Among the records below, find each line containing the word "lang" and copy it.

> **DATASET EXCERPTS**
--- START ---

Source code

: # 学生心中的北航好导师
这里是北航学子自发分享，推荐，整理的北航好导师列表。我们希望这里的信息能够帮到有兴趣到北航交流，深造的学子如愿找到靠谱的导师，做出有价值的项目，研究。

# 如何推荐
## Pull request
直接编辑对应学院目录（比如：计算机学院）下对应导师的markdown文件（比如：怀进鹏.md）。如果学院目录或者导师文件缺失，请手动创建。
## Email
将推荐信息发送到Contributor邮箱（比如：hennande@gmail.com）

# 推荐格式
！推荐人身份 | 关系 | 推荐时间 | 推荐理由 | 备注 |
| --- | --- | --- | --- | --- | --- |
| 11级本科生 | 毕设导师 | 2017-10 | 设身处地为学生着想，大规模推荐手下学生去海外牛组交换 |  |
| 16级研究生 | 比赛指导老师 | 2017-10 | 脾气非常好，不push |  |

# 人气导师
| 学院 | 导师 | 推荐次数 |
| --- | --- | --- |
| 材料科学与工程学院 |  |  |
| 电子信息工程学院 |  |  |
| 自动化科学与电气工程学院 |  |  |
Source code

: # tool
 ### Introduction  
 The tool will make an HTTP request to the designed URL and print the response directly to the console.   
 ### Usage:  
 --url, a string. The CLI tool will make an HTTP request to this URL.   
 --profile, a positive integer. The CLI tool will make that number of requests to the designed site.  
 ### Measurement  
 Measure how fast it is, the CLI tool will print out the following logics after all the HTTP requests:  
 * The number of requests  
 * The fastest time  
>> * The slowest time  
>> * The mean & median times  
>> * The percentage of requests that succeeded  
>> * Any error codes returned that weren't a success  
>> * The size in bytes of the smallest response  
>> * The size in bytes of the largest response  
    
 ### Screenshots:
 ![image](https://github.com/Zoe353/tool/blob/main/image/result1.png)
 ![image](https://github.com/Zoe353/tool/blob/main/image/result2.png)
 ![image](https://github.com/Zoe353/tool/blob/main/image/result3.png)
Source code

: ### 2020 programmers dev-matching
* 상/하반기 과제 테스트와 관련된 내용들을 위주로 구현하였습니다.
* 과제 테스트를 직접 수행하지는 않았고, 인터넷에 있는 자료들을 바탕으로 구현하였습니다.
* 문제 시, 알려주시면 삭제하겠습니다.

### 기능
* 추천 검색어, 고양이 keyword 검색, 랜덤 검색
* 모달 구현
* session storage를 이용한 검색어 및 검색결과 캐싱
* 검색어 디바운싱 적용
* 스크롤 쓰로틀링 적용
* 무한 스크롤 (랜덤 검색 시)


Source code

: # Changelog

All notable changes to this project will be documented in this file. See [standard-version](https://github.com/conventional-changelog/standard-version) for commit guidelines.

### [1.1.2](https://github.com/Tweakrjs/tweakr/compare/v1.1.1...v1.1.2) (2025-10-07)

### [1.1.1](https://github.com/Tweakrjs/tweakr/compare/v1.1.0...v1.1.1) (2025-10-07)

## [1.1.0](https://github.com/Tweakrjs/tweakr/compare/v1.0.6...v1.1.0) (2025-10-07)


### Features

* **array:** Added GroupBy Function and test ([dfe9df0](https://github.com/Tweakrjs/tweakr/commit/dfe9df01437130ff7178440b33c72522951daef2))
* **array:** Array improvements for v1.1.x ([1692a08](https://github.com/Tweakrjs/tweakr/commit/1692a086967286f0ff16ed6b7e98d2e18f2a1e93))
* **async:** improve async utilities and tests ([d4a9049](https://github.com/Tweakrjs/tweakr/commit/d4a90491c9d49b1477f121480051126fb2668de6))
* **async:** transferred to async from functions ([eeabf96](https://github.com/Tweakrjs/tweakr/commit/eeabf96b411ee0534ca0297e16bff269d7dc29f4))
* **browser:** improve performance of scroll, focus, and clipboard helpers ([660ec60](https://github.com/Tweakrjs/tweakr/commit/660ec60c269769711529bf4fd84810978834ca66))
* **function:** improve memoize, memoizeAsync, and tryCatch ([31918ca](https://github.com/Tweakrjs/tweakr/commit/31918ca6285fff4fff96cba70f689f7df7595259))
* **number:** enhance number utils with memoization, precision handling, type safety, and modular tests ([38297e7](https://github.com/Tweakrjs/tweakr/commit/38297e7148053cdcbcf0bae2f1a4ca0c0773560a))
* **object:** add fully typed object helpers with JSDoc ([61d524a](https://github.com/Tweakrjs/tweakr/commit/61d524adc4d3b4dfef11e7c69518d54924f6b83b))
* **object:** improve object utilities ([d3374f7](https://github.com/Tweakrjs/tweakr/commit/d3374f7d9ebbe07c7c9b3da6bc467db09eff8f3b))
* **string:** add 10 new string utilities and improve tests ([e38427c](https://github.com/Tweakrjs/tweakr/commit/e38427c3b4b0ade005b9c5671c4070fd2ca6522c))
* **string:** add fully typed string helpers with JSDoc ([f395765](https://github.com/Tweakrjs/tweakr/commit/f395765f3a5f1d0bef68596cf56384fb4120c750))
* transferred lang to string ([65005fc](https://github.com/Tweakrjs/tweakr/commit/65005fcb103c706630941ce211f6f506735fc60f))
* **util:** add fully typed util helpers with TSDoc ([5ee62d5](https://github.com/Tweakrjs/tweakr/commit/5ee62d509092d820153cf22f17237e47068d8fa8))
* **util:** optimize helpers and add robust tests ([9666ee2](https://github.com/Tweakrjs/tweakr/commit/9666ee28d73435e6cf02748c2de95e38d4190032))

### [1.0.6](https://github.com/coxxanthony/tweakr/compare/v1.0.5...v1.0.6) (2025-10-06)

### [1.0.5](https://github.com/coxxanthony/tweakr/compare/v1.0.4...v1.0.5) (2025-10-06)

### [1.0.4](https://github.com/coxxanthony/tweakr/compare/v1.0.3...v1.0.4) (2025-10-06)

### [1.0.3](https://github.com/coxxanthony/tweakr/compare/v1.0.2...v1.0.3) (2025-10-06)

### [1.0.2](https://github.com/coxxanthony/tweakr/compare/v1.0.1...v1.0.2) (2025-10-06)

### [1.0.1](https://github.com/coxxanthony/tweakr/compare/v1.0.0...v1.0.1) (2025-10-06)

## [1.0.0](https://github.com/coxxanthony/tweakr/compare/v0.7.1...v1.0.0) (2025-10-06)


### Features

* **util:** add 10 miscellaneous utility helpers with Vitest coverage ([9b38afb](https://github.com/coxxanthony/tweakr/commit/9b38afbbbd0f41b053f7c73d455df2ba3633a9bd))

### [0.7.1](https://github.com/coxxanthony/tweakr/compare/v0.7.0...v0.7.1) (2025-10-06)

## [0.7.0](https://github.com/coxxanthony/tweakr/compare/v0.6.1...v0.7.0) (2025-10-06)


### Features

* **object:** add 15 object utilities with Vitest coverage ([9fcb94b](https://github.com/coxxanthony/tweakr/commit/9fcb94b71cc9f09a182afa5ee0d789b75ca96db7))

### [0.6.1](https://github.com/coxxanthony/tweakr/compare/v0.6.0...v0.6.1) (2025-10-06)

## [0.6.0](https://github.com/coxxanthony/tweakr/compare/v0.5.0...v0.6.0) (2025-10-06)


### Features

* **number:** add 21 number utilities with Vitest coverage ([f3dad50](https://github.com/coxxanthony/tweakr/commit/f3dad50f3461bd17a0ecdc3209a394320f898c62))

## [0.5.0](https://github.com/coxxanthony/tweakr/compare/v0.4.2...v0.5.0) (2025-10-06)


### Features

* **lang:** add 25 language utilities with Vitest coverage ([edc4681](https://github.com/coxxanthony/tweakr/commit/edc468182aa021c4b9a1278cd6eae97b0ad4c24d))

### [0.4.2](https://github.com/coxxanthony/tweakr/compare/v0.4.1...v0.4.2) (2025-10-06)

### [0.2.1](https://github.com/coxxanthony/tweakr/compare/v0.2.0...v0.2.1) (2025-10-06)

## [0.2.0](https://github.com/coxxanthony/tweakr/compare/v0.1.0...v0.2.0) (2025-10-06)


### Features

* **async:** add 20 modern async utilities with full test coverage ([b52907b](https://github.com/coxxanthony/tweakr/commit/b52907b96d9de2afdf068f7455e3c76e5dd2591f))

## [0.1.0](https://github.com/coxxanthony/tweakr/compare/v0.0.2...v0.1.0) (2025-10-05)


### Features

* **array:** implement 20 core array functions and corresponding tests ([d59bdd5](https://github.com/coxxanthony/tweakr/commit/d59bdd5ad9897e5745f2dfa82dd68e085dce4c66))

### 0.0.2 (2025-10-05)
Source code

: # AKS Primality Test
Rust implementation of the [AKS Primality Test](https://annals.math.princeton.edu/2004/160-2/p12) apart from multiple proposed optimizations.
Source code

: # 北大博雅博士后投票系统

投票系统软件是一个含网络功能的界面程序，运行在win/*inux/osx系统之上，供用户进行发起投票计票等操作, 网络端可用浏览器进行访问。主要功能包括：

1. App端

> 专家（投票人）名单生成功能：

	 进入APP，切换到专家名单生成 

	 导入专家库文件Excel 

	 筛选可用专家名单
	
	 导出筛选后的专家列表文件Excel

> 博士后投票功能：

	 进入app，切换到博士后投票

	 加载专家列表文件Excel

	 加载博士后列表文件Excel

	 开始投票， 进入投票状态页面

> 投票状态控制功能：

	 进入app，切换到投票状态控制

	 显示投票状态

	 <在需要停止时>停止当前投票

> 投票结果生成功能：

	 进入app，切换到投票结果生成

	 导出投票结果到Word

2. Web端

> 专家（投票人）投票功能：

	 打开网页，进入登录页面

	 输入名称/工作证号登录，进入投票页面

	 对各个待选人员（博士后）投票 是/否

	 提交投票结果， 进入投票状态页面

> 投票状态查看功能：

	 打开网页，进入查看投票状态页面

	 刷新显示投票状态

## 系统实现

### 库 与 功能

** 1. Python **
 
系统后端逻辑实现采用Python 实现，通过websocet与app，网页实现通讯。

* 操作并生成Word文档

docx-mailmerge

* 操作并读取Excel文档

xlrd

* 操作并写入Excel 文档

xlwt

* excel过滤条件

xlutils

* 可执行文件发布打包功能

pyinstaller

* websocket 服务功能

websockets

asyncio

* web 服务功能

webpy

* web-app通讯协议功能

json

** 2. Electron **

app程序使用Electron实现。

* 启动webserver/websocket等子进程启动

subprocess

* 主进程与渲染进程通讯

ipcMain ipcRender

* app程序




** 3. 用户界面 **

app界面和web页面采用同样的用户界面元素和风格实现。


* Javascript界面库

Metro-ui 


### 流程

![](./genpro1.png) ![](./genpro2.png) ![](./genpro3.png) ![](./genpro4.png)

--- END ---

> **SOLUTION TO THE PROBLEM**
* transferred lang to string ([65005fc](https://github.com/Tweakrjs/tweakr/commit/65005fcb103c706630941ce211f6f506735fc60f))
* **lang:** add 25 language utilities with Vitest coverage ([edc4681](https://github.com/coxxanthony/tweakr/commit/edc468182aa021c4b9a1278cd6eae97b0ad4c24d))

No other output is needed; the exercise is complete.